The Monetary Policy Committee (MPC)
of the Reserve Bank of India (RBI) today cut repo rate, or its key lending
rate, by 25 basis points to 6 per cent - the lowest since November 2010.
Falling inflation allowed the central
bank to focus on boosting the economy which grew at the slowest pace in over
two years in the January-March quarter. Banks could lower lending rates
further, making loans cheaper.
RBI
chief Urjit Patel, addressing the media, said banks
have scope for lowering lending rates further in some segments where
transmission of lower rates.
The decision of the MPC was consistent with a neutral
stance of monetary policy in consonance with the objective of achieving the
medium-term inflation target of 4% within a band of +/- 2%, while supporting
growth.
Policy Rates :
Repo Rate and Reverse Repo RateRepo rate is the rate at which RBI lends to its clients generally against government securities. Reduction in Repo rate helps the commercial banks to get money at a cheaper rate and increase in Repo rate discourages the commercial banks to get money as the rate increases and becomes expensive. It was reduced by 25 basis points to 6%. The rate cut comes after a slump in food prices in consumer inflation to a record low of 1.54%.

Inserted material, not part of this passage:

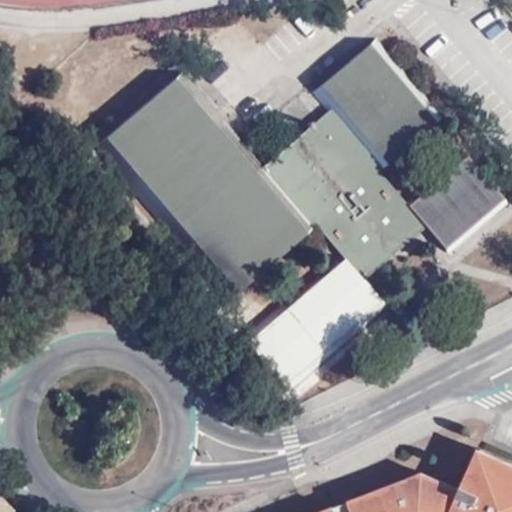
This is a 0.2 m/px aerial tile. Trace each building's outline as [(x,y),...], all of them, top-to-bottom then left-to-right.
[(181,69),(95,143),(226,297),(315,222),(346,259),(286,310),(327,358),(386,308),(361,279),(427,224),(451,252),(508,204),(466,155),(408,204),(378,168),(440,115),(375,37),(313,90),(329,108),(262,165),(181,69)] [(465,490),(455,511),(511,511),(511,461),(483,449),(465,490)] [(425,472),(367,495),(372,505),(359,509),(359,511),(455,511),(465,490),(425,472)] [(367,495),(326,509),(327,511),(350,511),(359,509),(372,505),(367,495)] [(0,511),(9,511),(12,509),(0,498),(0,511)]
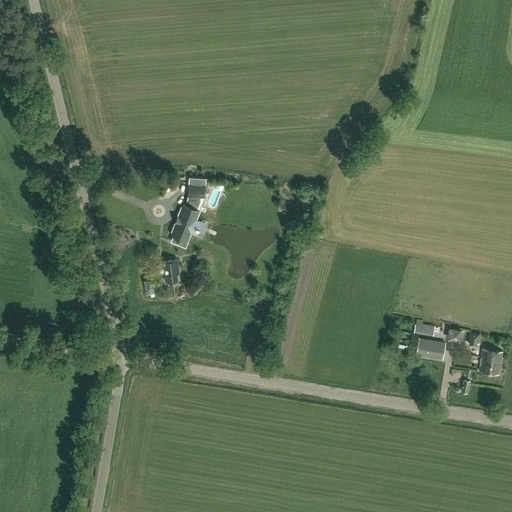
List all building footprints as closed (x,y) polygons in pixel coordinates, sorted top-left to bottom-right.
[(187,181),(174,181),(174,195),(188,195),(187,181)] [(195,208),(198,200),(199,196),(204,196),(205,184),(189,183),(188,195),(189,195),(188,197),(186,205),(183,204),(178,215),(177,215),(175,221),(176,222),(171,233),(174,234),(172,240),(177,243),(180,237),(186,239),(190,231),(197,234),(195,233),(198,228),(199,228),(199,226),(198,226),(200,220),(202,221),(202,220),(195,217),(198,210),(195,208)] [(233,188),(252,206),(257,201),(237,184),(233,188)] [(172,197),(163,198),(164,216),(174,215),(172,197)] [(216,217),(222,216),(220,206),(214,208),(216,217)] [(235,222),(241,210),(235,207),(228,218),(235,222)] [(299,223),(299,219),(286,221),(288,234),(292,233),(301,232),(299,223)] [(200,265),(206,260),(199,253),(194,258),(200,265)] [(178,279),(177,272),(179,272),(177,258),(162,260),(164,273),(166,273),(167,281),(178,279)] [(425,333),(426,323),(423,322),(423,319),(417,318),(416,321),(415,332),(425,333)] [(442,358),(445,342),(419,338),(416,353),(442,358)] [(499,373),(502,350),(482,347),(479,370),(499,373)] [(467,392),(470,380),(463,378),(460,390),(467,392)]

Reverse Repo rate is the rate at which RBI borrows money from the commercial banks. It was reduced by 25 bps to 5.75%.
Cash Reserve Ratio
Cash Reserve Ratio is a certain percentage of bank deposits which banks are required to keep with RBI in the form of reserves or balances. the CRR is 4.00 percent ,it was unchanged at 4%. The RBI uses the CRR to drain out excessive money from the system.
Statutory Liquidity Ratio
Every financial institution has to maintain a certain quantity of liquid assets with themselves at any point of time of their total time and demand liabilities. These assets have to be kept in non cash form such as G-secs precious metals, approved securities like bonds etc.
This will be reduced to 20% with effect from 24th June 2017 in line with the changes in RBI Credit Policy, means it was unhanged 20%
Monetary Policy Committee(MPC)
Monetary policy is the process by which monetary authority of a country , generally central bank controls the supply of money in the economy by its control over interest rates in order to maintain price stability and achieve high economic growth. In India, the central monetary authority is the Reserve Bank of India (RBI). It is so designed as to maintain the price stability in the economy.
The Monetary Policy Committee is entrusted with the task of fixing the benchmark policy rate (repo rate) required to contain inflation within the specified target level. As per the provisions of the RBI Act, out of the 6 Members of Monetary Policy Committee, 3 Members will be from the RBI and the other 3 Members of MPC will be appointed by the Central Government.